Skin provides a mechanical and immunological barrier between the body and the environment, and dysregulated inflammatory reactions in the skin can cause a variety of skin diseases [15]. Exacerbated inflammation is a hallmark of a variety of inflammatory skin diseases, including dermatitis, psoriasis, and rosacea [16]. Skin inflammation is also known as a key process involved in tumorigenesis and wound healing in the skin [17,18]. Therefore, it is required to down-regulate exacerbated or persistent inflammation of the skin to prevent these pathological conditions. In this study, we investigated the anti-inflammatory effect of scytonemin in a mouse model of skin inflammation.

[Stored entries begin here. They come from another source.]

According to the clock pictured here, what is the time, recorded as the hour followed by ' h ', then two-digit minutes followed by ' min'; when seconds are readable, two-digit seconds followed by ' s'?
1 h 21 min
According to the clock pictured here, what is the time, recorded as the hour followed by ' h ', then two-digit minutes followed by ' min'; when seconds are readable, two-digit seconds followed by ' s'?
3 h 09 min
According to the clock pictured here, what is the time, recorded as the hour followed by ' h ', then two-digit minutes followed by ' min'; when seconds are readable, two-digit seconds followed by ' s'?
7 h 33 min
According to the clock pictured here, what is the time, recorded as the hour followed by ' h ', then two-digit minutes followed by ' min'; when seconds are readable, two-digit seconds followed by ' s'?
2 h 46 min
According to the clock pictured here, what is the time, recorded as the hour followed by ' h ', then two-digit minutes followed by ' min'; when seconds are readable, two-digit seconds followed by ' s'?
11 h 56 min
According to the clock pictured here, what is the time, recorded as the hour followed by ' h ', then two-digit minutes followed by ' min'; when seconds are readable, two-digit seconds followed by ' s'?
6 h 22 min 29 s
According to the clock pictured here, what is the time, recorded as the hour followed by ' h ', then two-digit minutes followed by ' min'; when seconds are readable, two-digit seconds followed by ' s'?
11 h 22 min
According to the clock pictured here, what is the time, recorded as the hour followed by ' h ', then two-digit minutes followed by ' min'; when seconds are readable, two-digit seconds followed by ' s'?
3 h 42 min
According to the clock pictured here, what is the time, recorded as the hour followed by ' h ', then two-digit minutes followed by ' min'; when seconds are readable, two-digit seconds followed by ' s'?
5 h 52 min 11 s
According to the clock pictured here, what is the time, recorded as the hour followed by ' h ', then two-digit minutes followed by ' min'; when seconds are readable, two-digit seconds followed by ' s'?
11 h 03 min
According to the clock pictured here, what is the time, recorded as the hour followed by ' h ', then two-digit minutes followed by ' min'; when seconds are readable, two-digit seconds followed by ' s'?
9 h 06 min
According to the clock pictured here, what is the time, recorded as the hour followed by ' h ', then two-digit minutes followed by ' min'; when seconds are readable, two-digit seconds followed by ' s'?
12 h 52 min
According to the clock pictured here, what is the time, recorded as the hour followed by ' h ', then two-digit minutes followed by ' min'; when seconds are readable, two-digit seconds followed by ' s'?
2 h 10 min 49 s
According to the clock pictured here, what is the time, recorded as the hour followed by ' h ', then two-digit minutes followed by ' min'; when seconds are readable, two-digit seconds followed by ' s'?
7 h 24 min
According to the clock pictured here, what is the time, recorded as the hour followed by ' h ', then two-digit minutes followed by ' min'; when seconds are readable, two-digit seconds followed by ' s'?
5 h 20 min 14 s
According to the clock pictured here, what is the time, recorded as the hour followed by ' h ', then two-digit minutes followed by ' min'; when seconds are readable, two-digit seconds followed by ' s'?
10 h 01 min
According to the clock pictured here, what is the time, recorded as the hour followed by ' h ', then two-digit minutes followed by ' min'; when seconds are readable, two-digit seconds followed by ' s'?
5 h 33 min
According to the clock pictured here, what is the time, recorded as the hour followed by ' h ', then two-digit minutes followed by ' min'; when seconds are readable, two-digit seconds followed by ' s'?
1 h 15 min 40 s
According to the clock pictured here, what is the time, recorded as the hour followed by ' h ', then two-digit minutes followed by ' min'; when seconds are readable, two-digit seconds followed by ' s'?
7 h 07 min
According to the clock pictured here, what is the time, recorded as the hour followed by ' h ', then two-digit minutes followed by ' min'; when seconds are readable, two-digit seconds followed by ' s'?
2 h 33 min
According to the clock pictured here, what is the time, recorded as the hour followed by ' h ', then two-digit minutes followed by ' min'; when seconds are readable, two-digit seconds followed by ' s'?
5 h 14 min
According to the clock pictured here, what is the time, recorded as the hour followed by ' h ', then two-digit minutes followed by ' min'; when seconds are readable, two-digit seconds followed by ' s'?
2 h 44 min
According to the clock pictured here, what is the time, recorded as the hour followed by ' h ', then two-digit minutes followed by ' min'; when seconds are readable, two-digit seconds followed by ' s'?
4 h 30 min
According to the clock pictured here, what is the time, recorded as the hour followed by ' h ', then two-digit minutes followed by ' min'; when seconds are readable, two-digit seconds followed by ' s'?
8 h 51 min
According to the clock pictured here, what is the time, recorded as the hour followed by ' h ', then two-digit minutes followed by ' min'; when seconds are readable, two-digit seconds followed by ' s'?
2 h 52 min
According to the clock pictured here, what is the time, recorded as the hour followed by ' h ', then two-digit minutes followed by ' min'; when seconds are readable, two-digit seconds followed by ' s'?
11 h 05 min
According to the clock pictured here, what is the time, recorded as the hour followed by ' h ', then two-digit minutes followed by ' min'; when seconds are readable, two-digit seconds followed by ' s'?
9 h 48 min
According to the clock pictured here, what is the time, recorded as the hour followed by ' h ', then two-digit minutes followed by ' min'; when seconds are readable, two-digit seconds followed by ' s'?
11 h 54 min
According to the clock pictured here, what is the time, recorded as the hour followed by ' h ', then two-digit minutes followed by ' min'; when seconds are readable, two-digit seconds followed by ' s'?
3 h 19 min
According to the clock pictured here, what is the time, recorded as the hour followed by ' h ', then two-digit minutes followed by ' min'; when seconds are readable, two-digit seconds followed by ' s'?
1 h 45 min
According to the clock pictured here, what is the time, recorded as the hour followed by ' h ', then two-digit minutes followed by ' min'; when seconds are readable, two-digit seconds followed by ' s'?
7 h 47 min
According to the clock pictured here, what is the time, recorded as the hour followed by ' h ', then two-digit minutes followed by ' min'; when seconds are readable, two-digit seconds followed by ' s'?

Here, we clearly demonstrated that topical application of mouse ear with TPA caused skin inflammation, which was manifested by edema and erythema. However, treatment with scytonemin significantly inhibited ear swelling induced by TPA, suggesting that topically applied scytonemin exerts an anti-inflammatory effect in vivo.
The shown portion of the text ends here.